▶ **Trecho para leitura**:
────────────────

E Penna conclui: "Com toda a riqueza material, sem paralelo na história humana, as crescentes mazelas sociais estão aí para quem quiser ver: drogas, alcoolismo, crime organizado, violência urbana, alienação social. Os suicídios aumentaram muito nos países ricos. O número de refugiados políticos e ambientais é o maior desde a Segunda Guerra Mundial. Países como o nosso apresentam ainda elevadas taxas de favelização, baixa escolaridade, mão-de-obra infantil e trabalho escravo". Decididamente, a "globalização" que aí está não é e nem pode ser a minha utopia.

Como aceitar que, em um mundo globalizado, mais de um bilhão de pessoas passem fome, quando a natureza tem sido generosa e safras recordes se sucedam de ano para ano? Como conceber uma pretensa Nova Era na qual 850 milhões de pessoas ao redor do mundo estejam desempregadas ou subempregadas, fazendo bicos para sobreviver? Como se ousa insinuar o novo Éden, quando há vinte milhões de nossos irmãos vivendo em acampamentos de refugiados, vítimas das várias guerras civis nos quatro quadrantes do Planeta? Onde mais de 100 milhões de "homeless" fazem das ruas, de vãos de pontes e viadutos seus lares, vegetando em situação muito mais precária do que os ancestrais das cavernas, pois nem estas possuem para se abrigar? Onde crianças de oito a onze anos trocam canetas e cadernos por fuzis e metralhadoras, nas várias guerras étnicas na África e na Ásia ou nas ruas de São Paulo, Rio de Janeiro, Belo Horizonte, Salvador, Recife, Campinas etc? Não! Esta não pode ser, e nem é, a minha utopia!!!.

────────────────

(Registros de dados)
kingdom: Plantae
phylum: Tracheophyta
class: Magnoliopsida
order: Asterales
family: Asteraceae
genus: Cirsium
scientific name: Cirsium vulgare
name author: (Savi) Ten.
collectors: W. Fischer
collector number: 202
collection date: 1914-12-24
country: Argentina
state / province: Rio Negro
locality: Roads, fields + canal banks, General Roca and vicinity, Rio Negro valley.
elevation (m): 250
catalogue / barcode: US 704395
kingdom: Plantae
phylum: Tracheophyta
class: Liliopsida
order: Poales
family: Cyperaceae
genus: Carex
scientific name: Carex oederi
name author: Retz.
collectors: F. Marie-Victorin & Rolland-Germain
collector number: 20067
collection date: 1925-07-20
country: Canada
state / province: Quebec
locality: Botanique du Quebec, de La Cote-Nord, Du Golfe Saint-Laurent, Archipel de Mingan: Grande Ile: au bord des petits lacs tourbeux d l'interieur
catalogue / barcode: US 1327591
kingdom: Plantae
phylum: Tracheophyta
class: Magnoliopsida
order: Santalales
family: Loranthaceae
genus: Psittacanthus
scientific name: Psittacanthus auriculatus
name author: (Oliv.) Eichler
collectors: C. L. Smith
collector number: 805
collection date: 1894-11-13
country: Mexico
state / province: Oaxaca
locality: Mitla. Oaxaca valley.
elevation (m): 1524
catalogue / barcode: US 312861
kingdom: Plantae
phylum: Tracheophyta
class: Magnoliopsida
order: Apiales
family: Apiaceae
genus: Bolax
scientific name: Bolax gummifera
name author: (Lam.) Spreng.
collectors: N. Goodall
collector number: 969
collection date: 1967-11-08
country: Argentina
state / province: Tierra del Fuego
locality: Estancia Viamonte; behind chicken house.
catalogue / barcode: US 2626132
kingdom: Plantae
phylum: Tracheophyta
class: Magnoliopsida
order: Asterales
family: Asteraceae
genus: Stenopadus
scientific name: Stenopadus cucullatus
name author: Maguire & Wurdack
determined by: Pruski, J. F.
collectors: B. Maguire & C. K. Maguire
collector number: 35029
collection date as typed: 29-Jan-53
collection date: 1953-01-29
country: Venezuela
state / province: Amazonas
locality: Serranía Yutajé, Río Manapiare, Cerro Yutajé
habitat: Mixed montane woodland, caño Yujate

────────────────

▶ **Tarefa proposta 1**: Com base no trecho sobre a globalização, indique se cada afirmação concorda com o texto. Responda sim ou não e cite as palavras exatas do texto que decidem a resposta. (a) Os suicídios aumentaram muito nos países ricos. (b) Há 850 milhões de pessoas vivendo em acampamentos de refugiados. (c) O número de refugiados políticos e ambientais é o maior desde a Segunda Guerra Mundial.
▶ **Tarefa proposta 2**: Traduza para o inglês esta frase do trecho sobre a globalização: «Decididamente, a "globalização" que aí está não é e nem pode ser a minha utopia.»
▶ **Tarefa proposta 3**: Prolongue o trecho sobre a globalização a partir do ponto em que ele termina.

▶ **Resultado do exercício 1**:
(a) Sim: "Os suicídios aumentaram muito nos países ricos."
(b) Não: "há vinte milhões de nossos irmãos vivendo em acampamentos de refugiados"
(c) Sim: "O número de refugiados políticos e ambientais é o maior desde a Segunda Guerra Mundial."

▶ **Resultado do exercício 2**: Decidedly, the "globalization" that is out there is not and cannot be my utopia.

▶ **Resultado do exercício 3**:
Desde a invenção da escrita, milhares de textos foram deixados à posteridade, sobre uma suposta e desejável "Idade de Ouro", quando os homens teriam vivido em inocência, o vício da cupidez ainda não havia criado as odiosas divisões de classe e a humanidade seria harmoniosa e feliz. Provavelmente, os autores, das mais diversas épocas, lugares e costumes, expressaram somente o seu ideal, a utopia das utopias. A partir da Renascença, com o advento da era das grandes navegações, circularam lendas a propósito da existência de um lugar de plena felicidade. Seria uma ilha, perdida em vastidões oceânicas e isolada do mundo, para evitar o contágio das pseudocivilizações existentes, mormente as européias e asiáticas. Foi à procura desse hipotético paraíso que Cristóvão Colombo aportou na América, julgando estar na Ásia, próximo à procurada "ilha das especiarias".

O espanhol Cabeza de Vaca situou esse edênico local no coração da América do Sul, nos altiplanos andinos, provavelmente nos arredores do Lago Titicaca, no Peru, ou no centro da Colômbia. Fernão de Magalhães circunavegou o Planeta e julgou ter descoberto a "ilha de ouro" nas Filipinas, onde morreu em combate com os nativos locais. Mungo Park e Richard Burton entenderam que esse paraíso existisse no interior da África e empreenderam, em vão, exaustiva jornada por vastas extensões desse continente, que lhes exauriu a saúde e abreviou a vida. Vitus Behring procurou esse lendário lugar no Extremo Norte da Terra, sem encontrá-lo. Encontrou foi a morte, mas descobriu a passagem entre a Ásia e a América.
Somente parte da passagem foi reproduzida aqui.